Índice de Inflação de Custos de Produção registra alta de 0,83% no semestre

Resultado acumulado até junho reverte tendência de baixa ocorrida desde 2022

Índice de Inflação dos Preços Recebidos também registra alta, impulsionado pela cotação da soja no mercado interno
Índice de Inflação dos Preços Recebidos também registra alta, impulsionado pela cotação da soja no mercado interno Foto : Wenderson Araujo / Agência Brasil / Divulgação / CP

Em junho, o Índice de Inflação dos Custos de Produção teve aumento de 0,71% em comparação com maio. O preço dos fertilizantes, atrelado diretamente à taxa de câmbio, é o principal responsável pelo aumento. No ano, o acumulado nos Custos de Produção é de 2,48%. A informação foi divulgada em relatório da Assessoria Econômica da Federação da Agricultura do Rio Grande do Sul (Farsul), nesta segunda-feira, 22.

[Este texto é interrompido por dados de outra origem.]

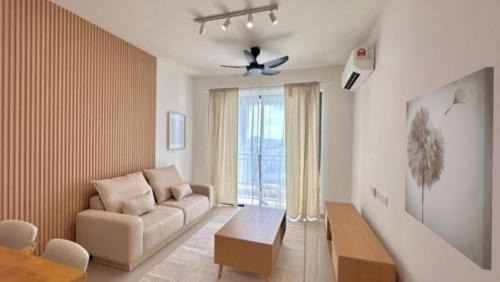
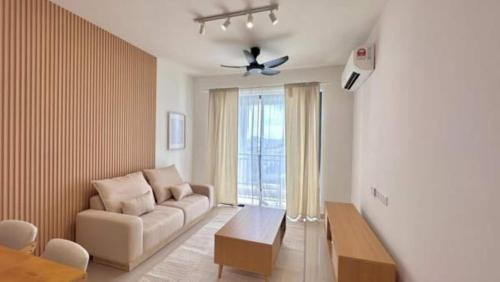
- wall art [404,66,495,271]
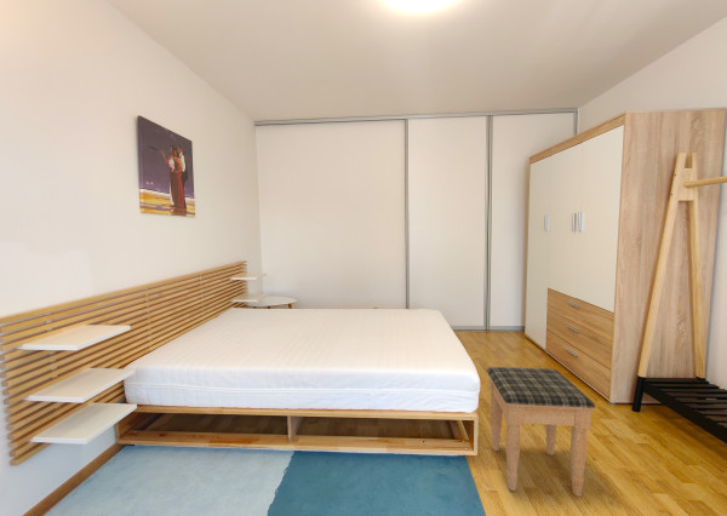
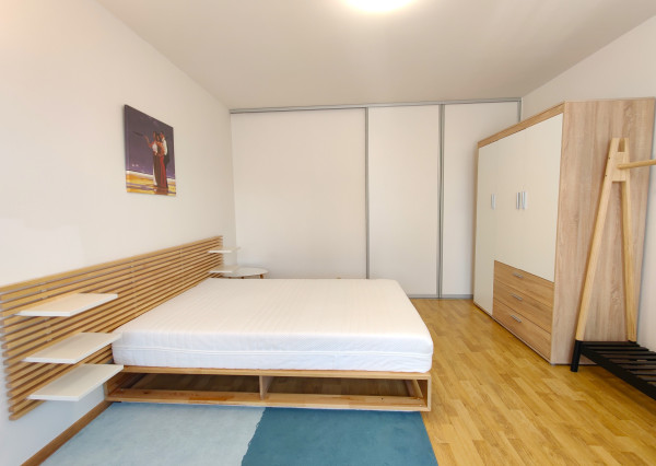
- footstool [486,366,596,498]
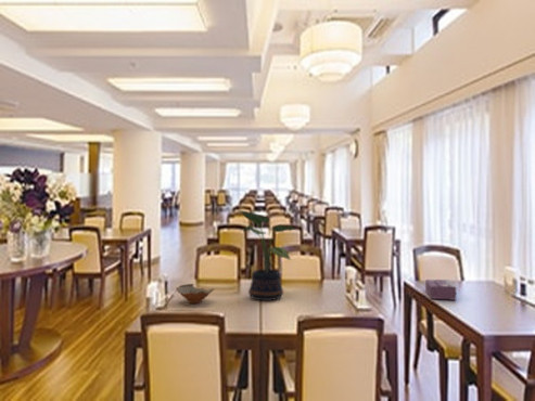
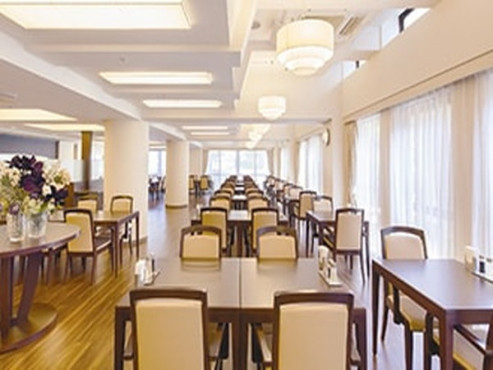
- bowl [175,283,215,305]
- tissue box [424,279,457,301]
- potted plant [238,209,297,301]
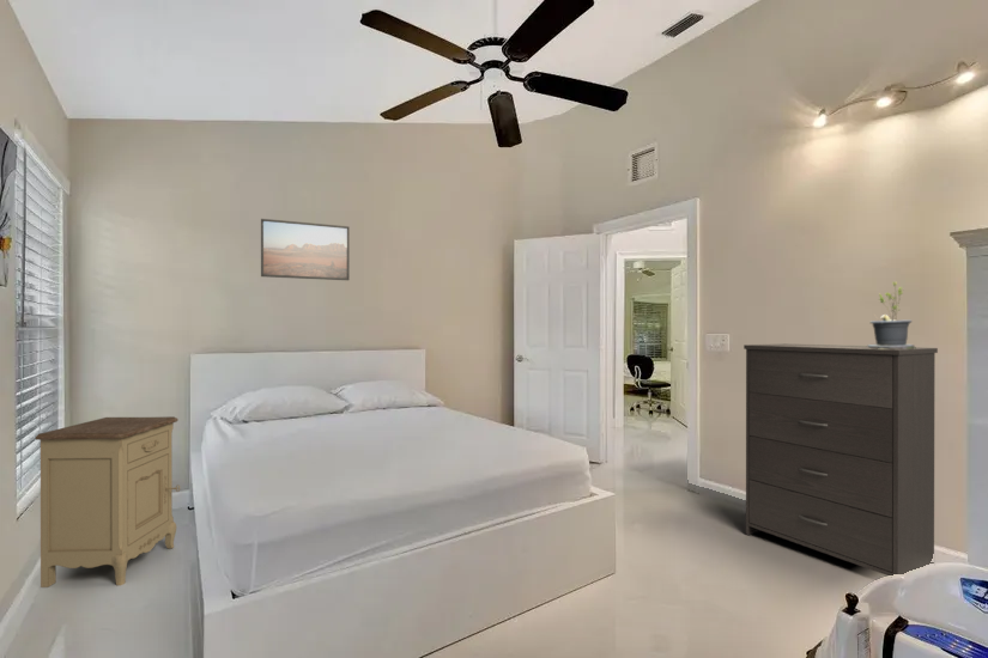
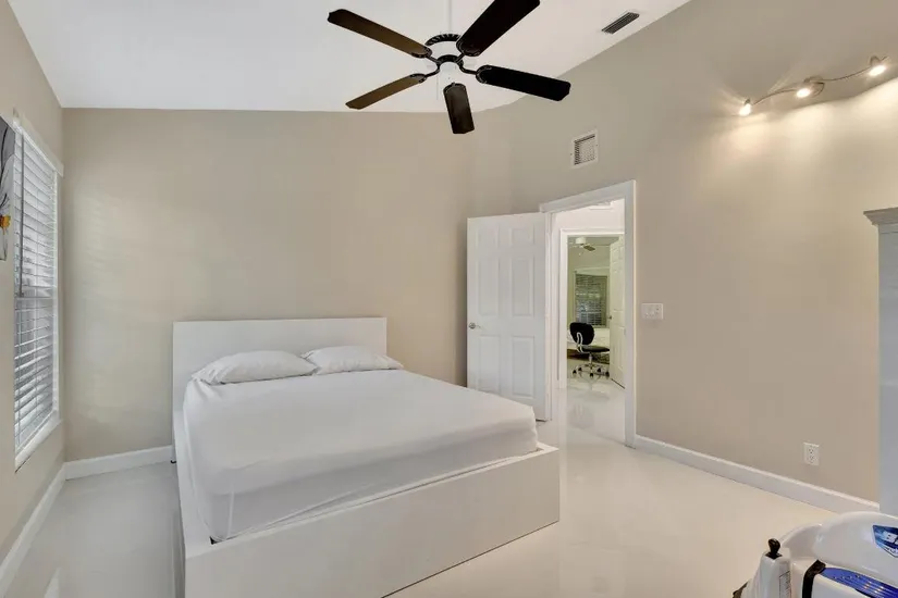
- dresser [742,343,939,577]
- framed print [260,218,351,281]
- nightstand [35,415,181,589]
- potted plant [866,280,916,349]
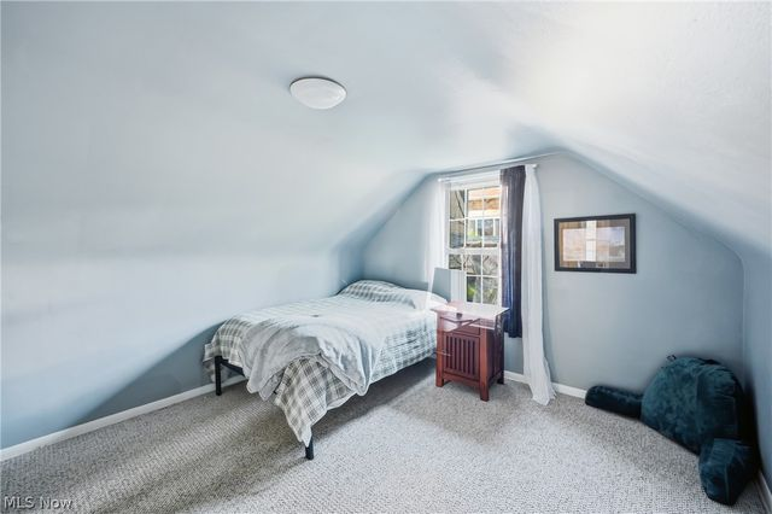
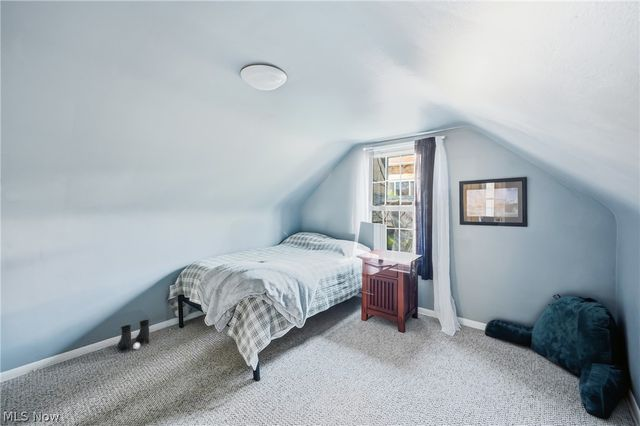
+ boots [117,319,150,351]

“O maior destaque deste relatório é o segundo aumento consecutivo dos Custos de Produção”, diz a economista da Farsul Danielle Guimarães. “Junho foi um ponto de inflexão, pois os resultados do ano apontavam para deflação”, salienta, lembrando o encerramento negativo ocorrido em 2022 e 2023.

Com o aumento em junho, reverteu-se a tendência baixista dos últimos doze meses, com 2024 acumulando, até o sexto mês, 0,83% de elevação. “Os próximos relatórios vão depender muito da flutuação da taxa de câmbio”, afirma Danielle.

Preços recebidos

Junho também registrou alta no Índice de Inflação dos Preços Recebidos, superando em 1,19% o apurado em maio. Soja e leite contribuíram para o resultado. Apesar da queda do preço do grão no mercado internacional, o aumento do dólar manteve a cotação da commodity elevada no país. O preço do leite, por sua vez, subiu 6% no período.

No acumulado de 12 meses, o índice sofreu majoração de 7,69%. A análise destaca que o movimento altista não pode ser considerado uma tendência, pois o mercado internacional aponta para retração, enquanto que os preços internos têm sido influenciados pela elevação na taxa de câmbio.